▶ _Directive_
List every line of the records that contains the string "Bullish".

#### Available data

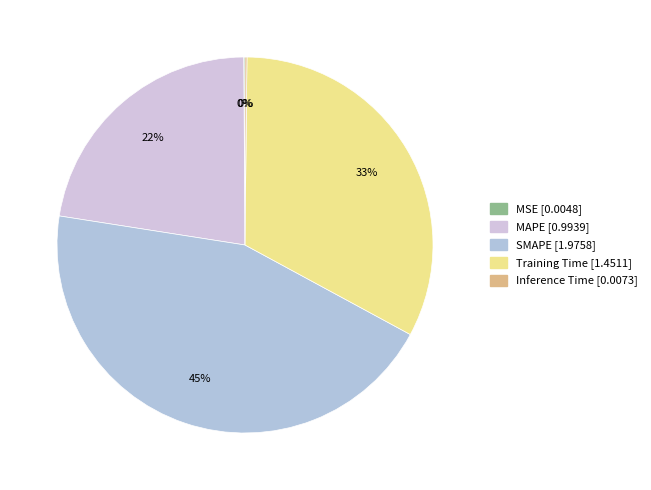

How many slices are in this pie chart?

5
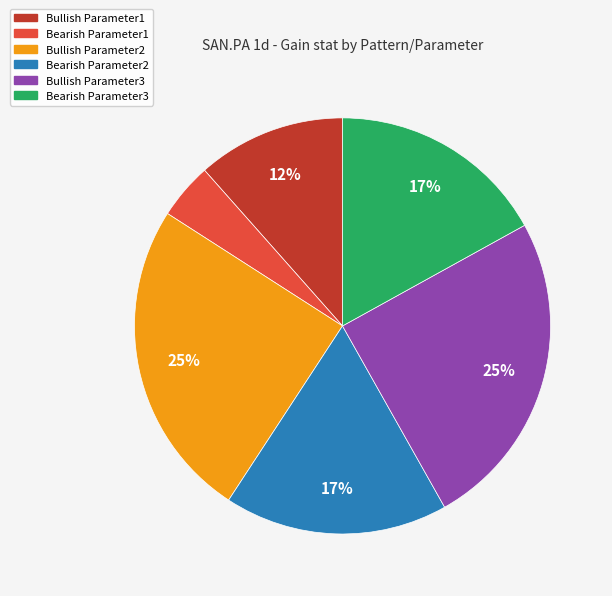

Does Bullish Parameter2 represent more than half of the total?

No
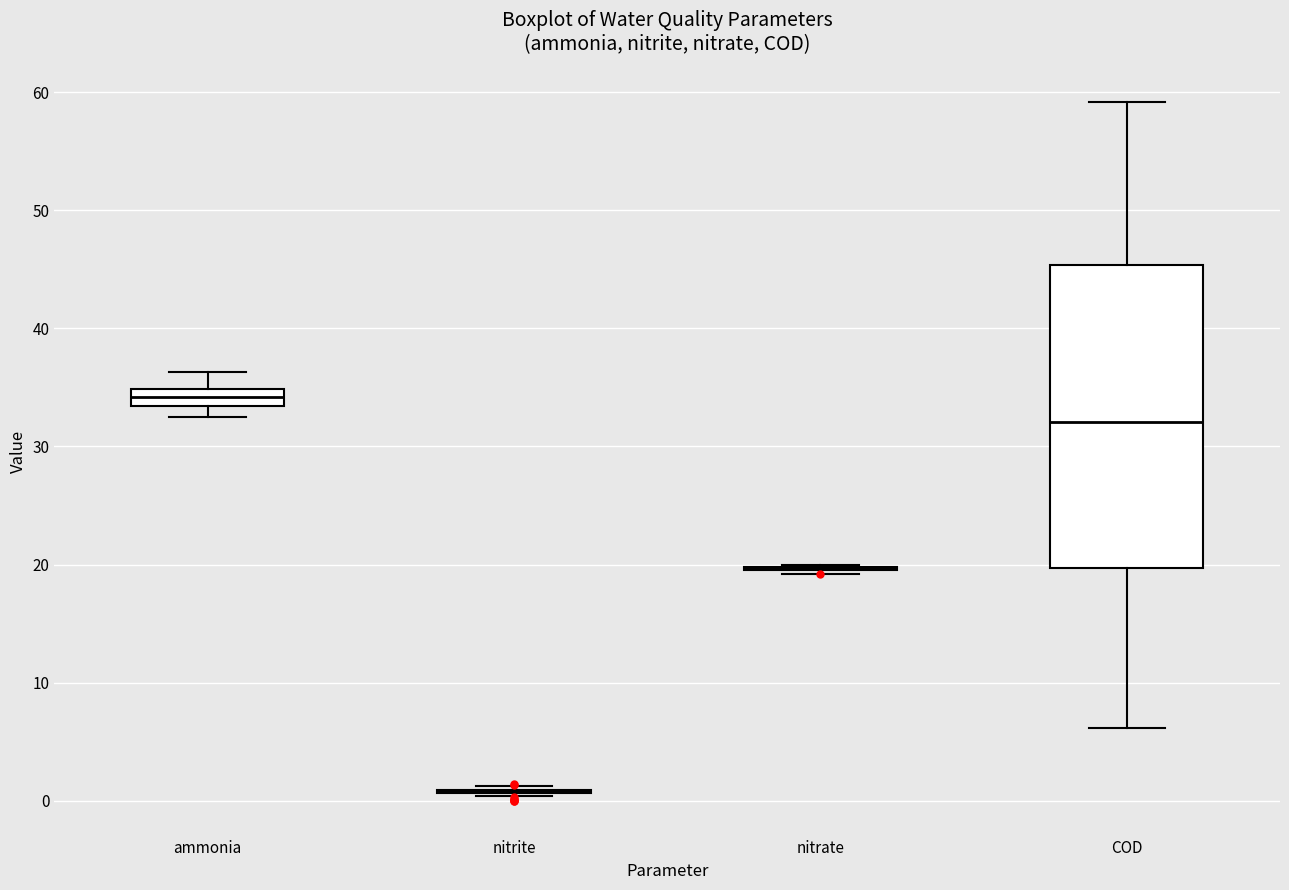

Comparing the boxes themselves (not the whiskers), which one is the tallest?

COD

########

▶ _Worked solution_
Does Bullish Parameter2 represent more than half of the total?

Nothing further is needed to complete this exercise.